Yeah, that American confusion. Because when I'm having a conversation about a tank gun and someone says M36 I always think they mean there's a Jackson mounted to the front of the tank... as the gun. Kappa
The U.S. Army typically under armored the post war tanks. The Sherman was deeply flawed with thin armor, but jeez did the armor planners learn anything? The M46 and M47 should have had at least 6 inches of frontal armor. Instead of 4 inches. The Centurion was the tank I would want to go to war in.
Actually the Abrams will neutral steer or pivot steer. Why this is or what the difference is I never knew. There is a gear for pivot on the selector switch but the tank will still steer in neutral. On the Bradley you must engage the pivot gear.
It seems that no matter who designs the vehicle that one particular occupant suffers for the relative comfort of the rest, although not nearly as bad as the interior configuration of the jagdpanzer 38. Horrid!
Don't get me started on neutral and pivot steer. They are two distinct things, and the amount of guys who don't know how to ground guide a tracked vehicle is staggering. As far as escape hatches go, I'm sure that the four men who burned to death in a rolled over Centurion in CFB Gagetown sure wished they'd had one in their final moments.
I'm still confused on "neutral steer" vs. pivot steerSo does Chieftain mean that in "neutral steer" one track will go forward while the other track goes in reverse so you pivot around a central point? Can somebody clarify please?
Correct. That is indeed neutral steer by the traditional definition, and pivot steer locked one track, around which tank would turn as the other track moved. However, the term 'pivot' often is used to refer to neutral steer because, as you said, the tank pivots on its axis, and almost all modern Western vehicles have neutral capability, making it the default
I've often wondered that and the only thing I can think of is that the Pacific needed them more. They were designed to crawl across reefs and such where standard landing craft couldn't go. Some were used, I think at Utah, but more for transport of supplies than assault.
Its a big, beefy tank, but that made them a death trap, the Soviet T-54 was more than a meter lower, and that made it a lot harder to hit on the field, while the Pattons were sticking out from a mile and was impossible not to spot.
Would the breach operators handle being on the gunners side be chosen to require the gunner to stop what he was doing & the entire turret crew to be focused on extracting the misfired round?
I saw a YT video recently about the M26 Tank in the Korean War. The vid claimed the M26 had a great kill ratio Vs the T-34 tank. However it claimed the M47 had a much poorer kill ratio. Did the M47 have some bigs it had to work out? Could it have been by the time the M47 was deployed there were not as many available T34 targets to shoot?

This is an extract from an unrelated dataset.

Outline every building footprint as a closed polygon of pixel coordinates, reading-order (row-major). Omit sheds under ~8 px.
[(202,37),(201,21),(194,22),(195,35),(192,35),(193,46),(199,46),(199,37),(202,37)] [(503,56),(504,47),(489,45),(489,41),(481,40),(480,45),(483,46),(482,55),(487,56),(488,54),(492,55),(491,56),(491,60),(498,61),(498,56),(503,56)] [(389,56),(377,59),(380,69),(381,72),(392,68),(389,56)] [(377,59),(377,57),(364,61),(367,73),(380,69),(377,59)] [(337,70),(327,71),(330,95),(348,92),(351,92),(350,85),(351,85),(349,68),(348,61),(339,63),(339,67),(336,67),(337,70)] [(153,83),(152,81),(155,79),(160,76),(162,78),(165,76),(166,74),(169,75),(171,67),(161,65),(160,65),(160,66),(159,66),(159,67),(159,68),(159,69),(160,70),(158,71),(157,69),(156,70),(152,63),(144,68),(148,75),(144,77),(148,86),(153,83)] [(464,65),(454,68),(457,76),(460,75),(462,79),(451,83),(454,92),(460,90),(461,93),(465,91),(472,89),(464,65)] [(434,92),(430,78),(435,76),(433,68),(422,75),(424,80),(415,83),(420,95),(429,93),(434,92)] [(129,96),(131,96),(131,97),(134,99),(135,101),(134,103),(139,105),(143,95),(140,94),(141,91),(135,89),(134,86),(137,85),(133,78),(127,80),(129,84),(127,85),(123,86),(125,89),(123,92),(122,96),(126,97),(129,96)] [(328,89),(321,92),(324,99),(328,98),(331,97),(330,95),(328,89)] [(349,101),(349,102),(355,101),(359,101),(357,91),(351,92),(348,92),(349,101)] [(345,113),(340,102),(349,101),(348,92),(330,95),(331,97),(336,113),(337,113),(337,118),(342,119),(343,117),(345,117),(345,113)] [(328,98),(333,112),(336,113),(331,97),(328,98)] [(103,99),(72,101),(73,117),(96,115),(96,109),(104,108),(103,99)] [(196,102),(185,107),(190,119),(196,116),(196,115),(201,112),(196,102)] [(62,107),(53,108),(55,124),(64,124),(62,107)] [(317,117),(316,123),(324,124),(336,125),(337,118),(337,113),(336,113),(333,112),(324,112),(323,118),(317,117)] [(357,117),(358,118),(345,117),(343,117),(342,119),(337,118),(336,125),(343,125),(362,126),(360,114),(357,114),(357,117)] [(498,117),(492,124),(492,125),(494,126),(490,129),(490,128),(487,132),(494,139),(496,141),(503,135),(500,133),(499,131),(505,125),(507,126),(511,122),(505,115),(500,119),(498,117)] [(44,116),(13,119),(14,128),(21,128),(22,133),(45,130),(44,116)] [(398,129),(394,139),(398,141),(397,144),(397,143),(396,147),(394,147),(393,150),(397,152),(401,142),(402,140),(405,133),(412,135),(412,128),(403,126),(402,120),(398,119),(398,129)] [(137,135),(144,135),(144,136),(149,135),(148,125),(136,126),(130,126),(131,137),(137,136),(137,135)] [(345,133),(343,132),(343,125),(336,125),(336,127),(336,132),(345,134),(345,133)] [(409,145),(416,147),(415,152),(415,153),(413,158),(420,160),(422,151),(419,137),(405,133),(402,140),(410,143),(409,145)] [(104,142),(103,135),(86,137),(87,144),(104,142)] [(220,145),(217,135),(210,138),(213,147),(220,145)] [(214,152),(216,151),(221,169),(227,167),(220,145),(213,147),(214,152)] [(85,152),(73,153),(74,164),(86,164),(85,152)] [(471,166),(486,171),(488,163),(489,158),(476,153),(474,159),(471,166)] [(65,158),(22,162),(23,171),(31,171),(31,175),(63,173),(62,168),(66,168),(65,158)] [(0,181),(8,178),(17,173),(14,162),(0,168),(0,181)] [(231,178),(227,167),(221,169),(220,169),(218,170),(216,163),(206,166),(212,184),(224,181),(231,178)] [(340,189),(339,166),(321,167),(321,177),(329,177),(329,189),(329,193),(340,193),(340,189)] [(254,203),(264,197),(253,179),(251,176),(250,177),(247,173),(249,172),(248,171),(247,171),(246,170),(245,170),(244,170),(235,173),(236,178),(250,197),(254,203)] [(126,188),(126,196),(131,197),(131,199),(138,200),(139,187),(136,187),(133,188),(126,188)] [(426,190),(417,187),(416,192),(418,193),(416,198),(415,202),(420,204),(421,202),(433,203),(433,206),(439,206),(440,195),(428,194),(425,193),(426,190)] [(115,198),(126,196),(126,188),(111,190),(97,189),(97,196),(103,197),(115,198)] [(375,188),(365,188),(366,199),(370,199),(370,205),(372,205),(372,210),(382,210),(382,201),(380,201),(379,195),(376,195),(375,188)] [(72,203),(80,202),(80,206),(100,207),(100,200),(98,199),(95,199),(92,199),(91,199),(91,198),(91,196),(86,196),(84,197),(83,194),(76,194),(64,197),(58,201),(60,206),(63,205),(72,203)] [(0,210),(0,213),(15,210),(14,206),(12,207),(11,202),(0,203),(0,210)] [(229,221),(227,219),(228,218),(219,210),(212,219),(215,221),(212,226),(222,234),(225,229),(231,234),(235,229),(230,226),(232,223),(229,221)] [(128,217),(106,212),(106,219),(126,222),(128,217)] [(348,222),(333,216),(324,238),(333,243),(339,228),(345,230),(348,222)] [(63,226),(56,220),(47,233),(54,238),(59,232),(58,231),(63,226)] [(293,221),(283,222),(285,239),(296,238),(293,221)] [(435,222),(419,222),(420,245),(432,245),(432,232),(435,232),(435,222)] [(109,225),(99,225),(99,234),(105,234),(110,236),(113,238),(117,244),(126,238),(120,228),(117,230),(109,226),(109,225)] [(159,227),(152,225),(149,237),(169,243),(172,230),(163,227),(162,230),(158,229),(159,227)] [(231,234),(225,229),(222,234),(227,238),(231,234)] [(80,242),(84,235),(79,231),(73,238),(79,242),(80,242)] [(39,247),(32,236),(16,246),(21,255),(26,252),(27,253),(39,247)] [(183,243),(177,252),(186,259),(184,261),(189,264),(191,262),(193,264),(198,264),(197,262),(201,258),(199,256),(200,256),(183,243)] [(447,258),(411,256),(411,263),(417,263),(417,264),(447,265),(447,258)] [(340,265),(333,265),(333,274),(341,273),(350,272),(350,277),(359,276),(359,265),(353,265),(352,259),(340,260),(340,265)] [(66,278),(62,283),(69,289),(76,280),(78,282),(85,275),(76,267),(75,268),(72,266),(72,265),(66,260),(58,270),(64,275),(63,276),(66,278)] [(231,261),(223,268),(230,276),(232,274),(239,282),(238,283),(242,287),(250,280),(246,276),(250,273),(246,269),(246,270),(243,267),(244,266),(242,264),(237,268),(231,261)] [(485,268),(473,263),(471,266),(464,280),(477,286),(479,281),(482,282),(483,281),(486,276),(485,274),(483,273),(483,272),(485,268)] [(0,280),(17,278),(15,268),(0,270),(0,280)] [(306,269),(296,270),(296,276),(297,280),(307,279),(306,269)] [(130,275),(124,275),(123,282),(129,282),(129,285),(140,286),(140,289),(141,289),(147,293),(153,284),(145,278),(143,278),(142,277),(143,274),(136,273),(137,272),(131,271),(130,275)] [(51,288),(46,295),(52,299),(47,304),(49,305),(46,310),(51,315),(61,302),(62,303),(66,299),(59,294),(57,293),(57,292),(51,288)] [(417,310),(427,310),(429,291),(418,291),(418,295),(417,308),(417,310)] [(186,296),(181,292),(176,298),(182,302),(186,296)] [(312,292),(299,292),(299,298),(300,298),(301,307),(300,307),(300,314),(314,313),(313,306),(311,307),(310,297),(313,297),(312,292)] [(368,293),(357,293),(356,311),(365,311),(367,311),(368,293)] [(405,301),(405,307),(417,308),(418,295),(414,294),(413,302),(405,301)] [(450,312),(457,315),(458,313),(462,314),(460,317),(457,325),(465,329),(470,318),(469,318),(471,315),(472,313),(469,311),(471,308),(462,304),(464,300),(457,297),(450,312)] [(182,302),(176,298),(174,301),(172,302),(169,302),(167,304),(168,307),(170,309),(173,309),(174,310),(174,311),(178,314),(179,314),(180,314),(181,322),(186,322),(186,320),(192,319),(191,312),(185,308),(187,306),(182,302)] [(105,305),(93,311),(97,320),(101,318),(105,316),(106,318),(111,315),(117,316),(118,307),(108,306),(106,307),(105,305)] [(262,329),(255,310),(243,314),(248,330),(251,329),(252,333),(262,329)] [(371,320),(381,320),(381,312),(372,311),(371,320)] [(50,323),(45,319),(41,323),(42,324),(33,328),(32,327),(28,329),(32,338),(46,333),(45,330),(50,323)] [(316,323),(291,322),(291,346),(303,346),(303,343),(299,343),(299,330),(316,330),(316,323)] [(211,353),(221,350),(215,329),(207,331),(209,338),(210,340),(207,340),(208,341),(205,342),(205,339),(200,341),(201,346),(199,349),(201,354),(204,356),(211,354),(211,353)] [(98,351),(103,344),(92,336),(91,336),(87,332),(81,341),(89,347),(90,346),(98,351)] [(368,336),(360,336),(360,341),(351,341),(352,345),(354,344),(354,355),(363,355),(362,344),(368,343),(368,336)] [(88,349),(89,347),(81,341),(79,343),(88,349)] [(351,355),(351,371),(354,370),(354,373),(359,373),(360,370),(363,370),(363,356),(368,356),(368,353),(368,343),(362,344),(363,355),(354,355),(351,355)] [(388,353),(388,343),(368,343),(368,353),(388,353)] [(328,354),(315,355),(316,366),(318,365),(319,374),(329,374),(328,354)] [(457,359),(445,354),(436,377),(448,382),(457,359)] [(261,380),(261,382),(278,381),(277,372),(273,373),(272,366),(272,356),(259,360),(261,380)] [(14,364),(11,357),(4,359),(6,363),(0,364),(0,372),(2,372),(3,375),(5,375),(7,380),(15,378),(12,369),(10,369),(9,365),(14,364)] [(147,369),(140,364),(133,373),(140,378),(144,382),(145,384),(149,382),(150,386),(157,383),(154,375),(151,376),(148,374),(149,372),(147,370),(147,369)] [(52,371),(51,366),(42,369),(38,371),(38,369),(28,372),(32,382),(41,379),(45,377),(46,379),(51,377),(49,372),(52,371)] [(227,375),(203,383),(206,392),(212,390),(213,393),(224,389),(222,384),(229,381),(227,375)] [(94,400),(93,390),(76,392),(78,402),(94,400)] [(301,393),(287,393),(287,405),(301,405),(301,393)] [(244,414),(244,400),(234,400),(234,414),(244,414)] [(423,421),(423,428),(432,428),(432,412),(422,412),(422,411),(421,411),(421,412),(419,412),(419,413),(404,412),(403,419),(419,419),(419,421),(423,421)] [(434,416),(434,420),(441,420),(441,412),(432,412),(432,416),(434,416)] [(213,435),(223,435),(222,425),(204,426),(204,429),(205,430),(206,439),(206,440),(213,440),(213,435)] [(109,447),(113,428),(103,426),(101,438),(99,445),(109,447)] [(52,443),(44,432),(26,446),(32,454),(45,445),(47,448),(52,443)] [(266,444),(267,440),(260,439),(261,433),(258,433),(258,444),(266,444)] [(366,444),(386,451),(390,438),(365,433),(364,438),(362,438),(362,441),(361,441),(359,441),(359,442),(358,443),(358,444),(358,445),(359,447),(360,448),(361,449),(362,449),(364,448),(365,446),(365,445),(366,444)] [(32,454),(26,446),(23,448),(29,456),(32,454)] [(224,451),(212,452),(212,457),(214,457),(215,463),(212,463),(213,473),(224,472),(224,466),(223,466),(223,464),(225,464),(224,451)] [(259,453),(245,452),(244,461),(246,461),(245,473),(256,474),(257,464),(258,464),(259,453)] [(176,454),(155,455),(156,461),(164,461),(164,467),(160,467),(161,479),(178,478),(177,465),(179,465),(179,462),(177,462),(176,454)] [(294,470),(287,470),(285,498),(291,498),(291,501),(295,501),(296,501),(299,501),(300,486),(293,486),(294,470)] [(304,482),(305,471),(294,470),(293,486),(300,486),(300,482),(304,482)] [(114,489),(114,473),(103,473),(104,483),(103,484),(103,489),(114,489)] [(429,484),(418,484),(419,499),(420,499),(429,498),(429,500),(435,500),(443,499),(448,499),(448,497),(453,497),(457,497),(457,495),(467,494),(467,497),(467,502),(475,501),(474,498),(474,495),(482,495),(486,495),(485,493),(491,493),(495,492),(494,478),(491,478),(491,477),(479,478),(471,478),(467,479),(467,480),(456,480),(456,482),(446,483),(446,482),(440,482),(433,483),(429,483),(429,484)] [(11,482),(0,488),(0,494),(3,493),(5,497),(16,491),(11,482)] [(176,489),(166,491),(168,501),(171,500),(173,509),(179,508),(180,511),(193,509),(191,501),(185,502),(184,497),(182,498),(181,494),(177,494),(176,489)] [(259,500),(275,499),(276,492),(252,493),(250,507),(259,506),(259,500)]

If I remember right the north Koreans lost most of their tanks in the first year of the war. The Chinese didn't use tanks and the M47 was used mostly as mobile artillery. Plus Korea is poor tank country
majority of the amtracks got as far as the beaches then went no farther, troop transport and supplies, that's all I would of expected them to do on the Normandy beaches
I don't get it! I thought that the pivot steer in modern tanks is when one track goes opposite of the other thus making the tank rotate around the vertical axis, not the locked track!...
I always notice so many of these levers and switches dont have labels or painted other colours, is this the factory style or is it just painted over for the museums?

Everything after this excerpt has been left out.